UCL School of Management

23 May 2017

Five myths about collaboration between marketing agencies and clients

A new study from Collaboration Counts has identified five key findings that blow preconceived myths about collaborations between marketing agencies and clients out of the water.

Collaborations Counts is a joint project carried out by UCL School of Management, the MAA, Digitas LBi, the University of Cambridge and Curve, to demonstrate the true impact of collaboration on business and creativity. The group joined forces to discover what successful collaboration looks like, to identify the different patterns of collaboration within agencies and between agencies and clients and to understand the value that collaboration can bring.

To complete the study, the project team spent six months analysing qualitative research from 1,795 respondents, across four agencies - DigitasLBi, HeyHuman, Six, and Wasserman.

The research findings enabled the team to busy five common myths about collaborations between marketing agencies and clients. 

So, what are they?

Myth 1 - Collaboration is always good

The team discovered that over- collaboration can actually hurt the quality of work.
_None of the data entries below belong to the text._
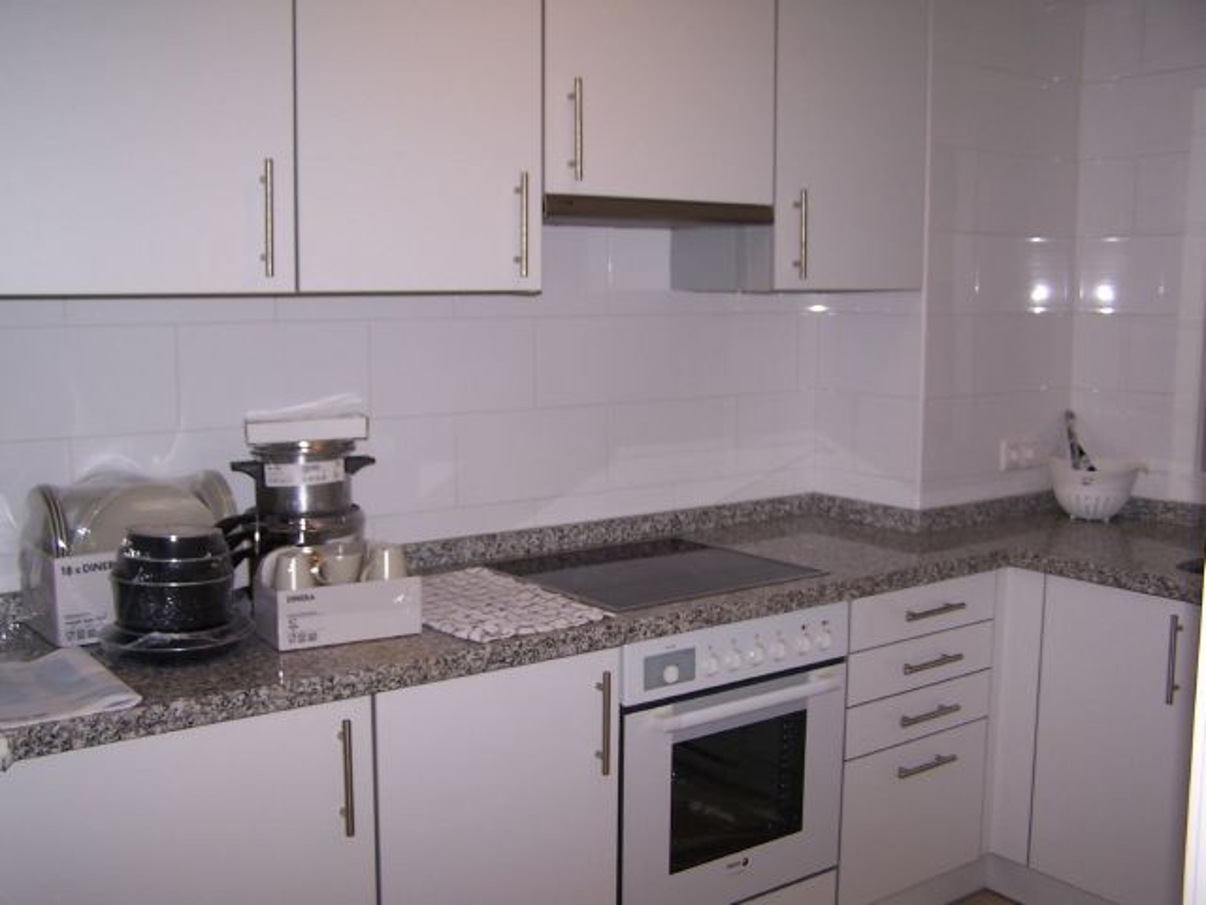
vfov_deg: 37.7
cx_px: 603
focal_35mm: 38
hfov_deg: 49.0
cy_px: 452
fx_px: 1324
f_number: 2.8
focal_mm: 6.3
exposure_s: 1/60
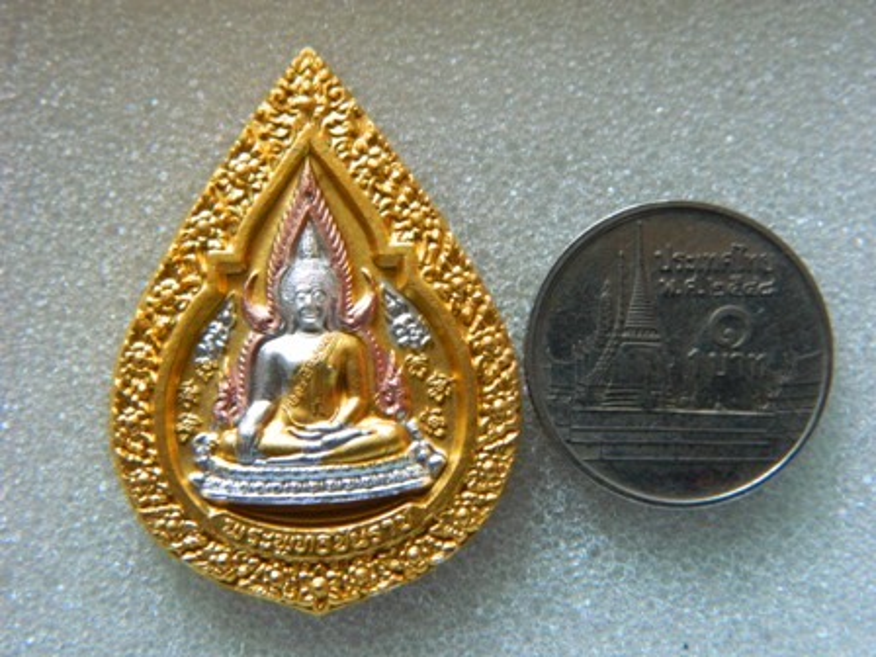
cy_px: 328
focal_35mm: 70
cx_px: 438
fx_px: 1771
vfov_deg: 21.0
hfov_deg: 27.8
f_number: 4
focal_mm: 12.6
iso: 400
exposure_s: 1/50
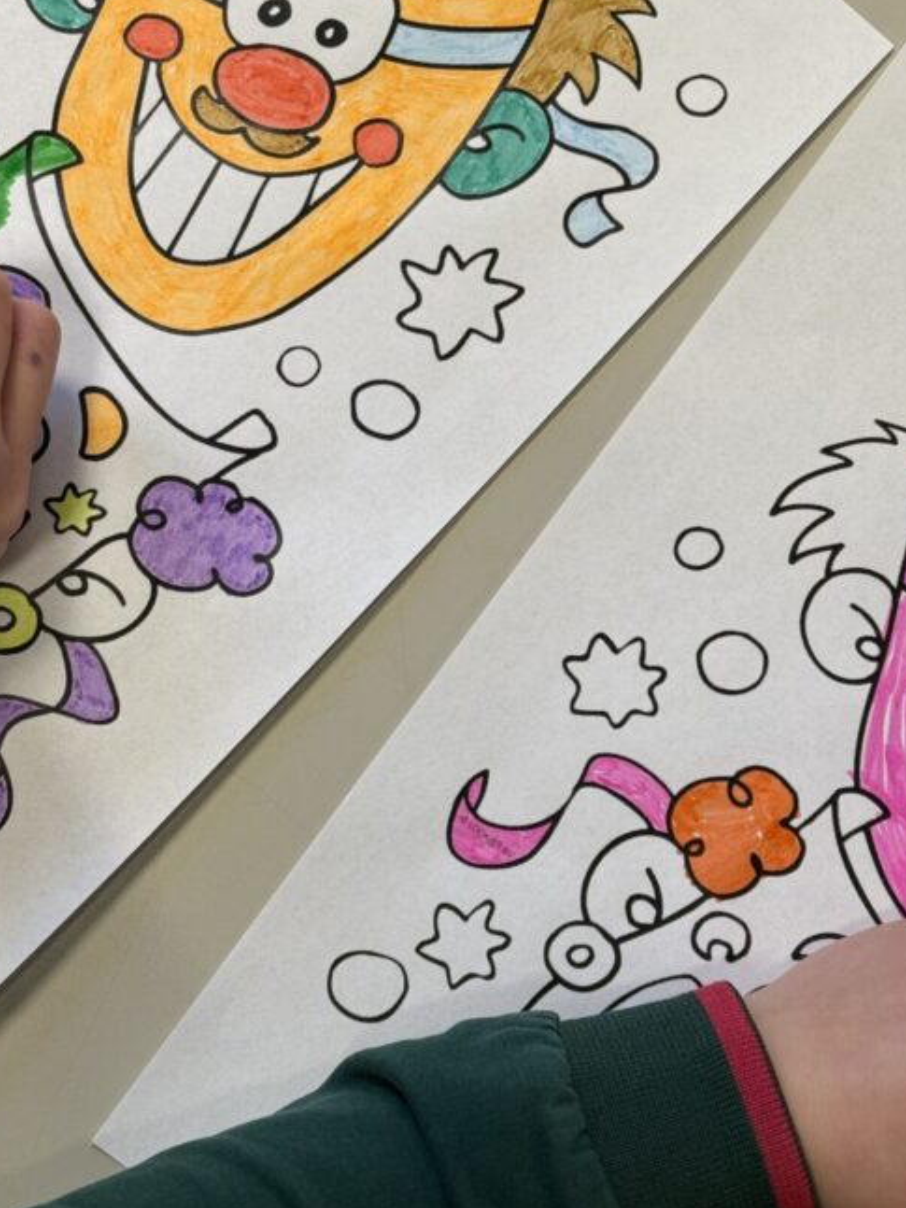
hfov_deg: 19.4
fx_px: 2653
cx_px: 486
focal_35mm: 76
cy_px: 513
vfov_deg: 25.6
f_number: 1.78
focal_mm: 6.76
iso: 80
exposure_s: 1/121
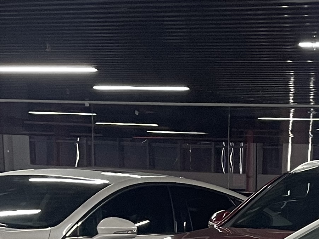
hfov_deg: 16.2
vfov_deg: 12.1
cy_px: 444
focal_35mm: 112
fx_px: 1032
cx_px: 470
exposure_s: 1/50
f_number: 1.6
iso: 125
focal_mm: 5.1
When respondents answered the question, “To what extent does interacting with each person improve the quality of your work for the client?”, they discovered that there is a sweet spot where collaboration delivers the most effectiveness - between ‘multiple times a month’ and ‘multiple times a week’. Collaborating at levels above or below this can have detrimental impacts on the quality of output. Thus, collaboration improves the perceived quality of work for clients, but only to a point. Going from interacting with the client slightly more than “multiple times per month” to interacting with the client slightly less than “multiple times per week” seems to capture this increase in the perceived quality of work for the client. The jump from “once a day” to “multiple times a day” seems to result in employees feeling the quality of their work for the client decreases.

Myth 2 - All agencies are different

Within agency land there is a strong belief in the idea that all agencies are different and that each agency has a unique offering meaning that it alone can deliver competitive advantage for its clients. Looking specifically at collaboration within agencies, the research discovered that in fact people are more different from each other than agencies are different from each other. The scores for “How much does interacting with the client improve your quality of work?” were more variable across people than they were across agencies. The scores for “How do you feel about the degree of involvement in each collaboration?” were more variable across people than they were across agencies. The same pattern emerged for frequency of interactions. Most of the variability between agencies was negligible. This means that when people report different collaboration experiences (eg how they feel about the degree of involvement, how much the interaction improves the quality of their work for the client), these experiences primarily stem from the characteristics of individual interactions, as opposed to agencies collectively reporting fundamentally different collaboration experiences.

Myth 3 - Co-locations is always a good thing, regardless of where it is

Co-location is often cited as a key basis for effective client / agency collaboration. To test this theory, the team looked at what happens when co-location occurs at the client’s office versus the agency’s office. Agency respondents felt that frequency of interaction with clients dropped dramatically when they are co-located at the client’s office in comparison to when they are co-located at the agency’s office. A similar pattern emerges when respondents were asked to rank levels of collaboration at the client’s and agency’s offices – with the highest level of satisfaction being recorded when the clients were “always co-located” at the agency. This tallies with anecdotal evidence suggesting that agency staff prefer to be based within the familiar surroundings of their own agency rather than being regularly based at the client’s office. Intriguingly, however, the research found that co-locating at the client’s offices seems to improve the quality of work for them. So agency employees may not always enjoy being based at their client’s offices, but there is evidence to suggest that it produces the best outcomes.

Myth 4 - Agencies are resistant to collaboration with clients

There is often a perception within the agency / client relationship that agencies would rather keep clients at arm’s length to avoid unnecessary interference in the creative process. The research found the opposite, showing that 30.3% of agency respondents felt that the level of collaboration with clients was either “too little” or “a bit less than ideal”. This contrasted with only 9.3% of agency respondents who felt that collaborations were at the other end of the spectrum in the “a bit more than ideal” or “too much” categories. This tells us that agency respondents would like to see more collaboration with their clients in order to produce the best work possible.

Myth 5 - Clients and agencies always know when they have reached an optimum level of collaboration

How do we know when we’ve reached the optimum level of collaboration? Does it just feel right? Do agencies and clients feel that they’ve hit a collaboration sweet spot at the same point? When agency employees say the degree of collaboration is “just right” for them, do clients agree that the agency is taking a collaborative approach to working together? The research discovered that when it comes to collaboration, what’s best for agencies might not be best for clients. It seems that when agency employees feel the degree of involvement in the collaboration is “just right,” clients report lower scores concerning whether their agency is taking a collaborative approach to working together. Conversely, clients feel that their agency is taking a collaborative approach when they are seemingly taking a “hands off” approach (where agency employees say there is “too little” involvement) or becoming highly involved (where agency employees say there is “too much” involvement).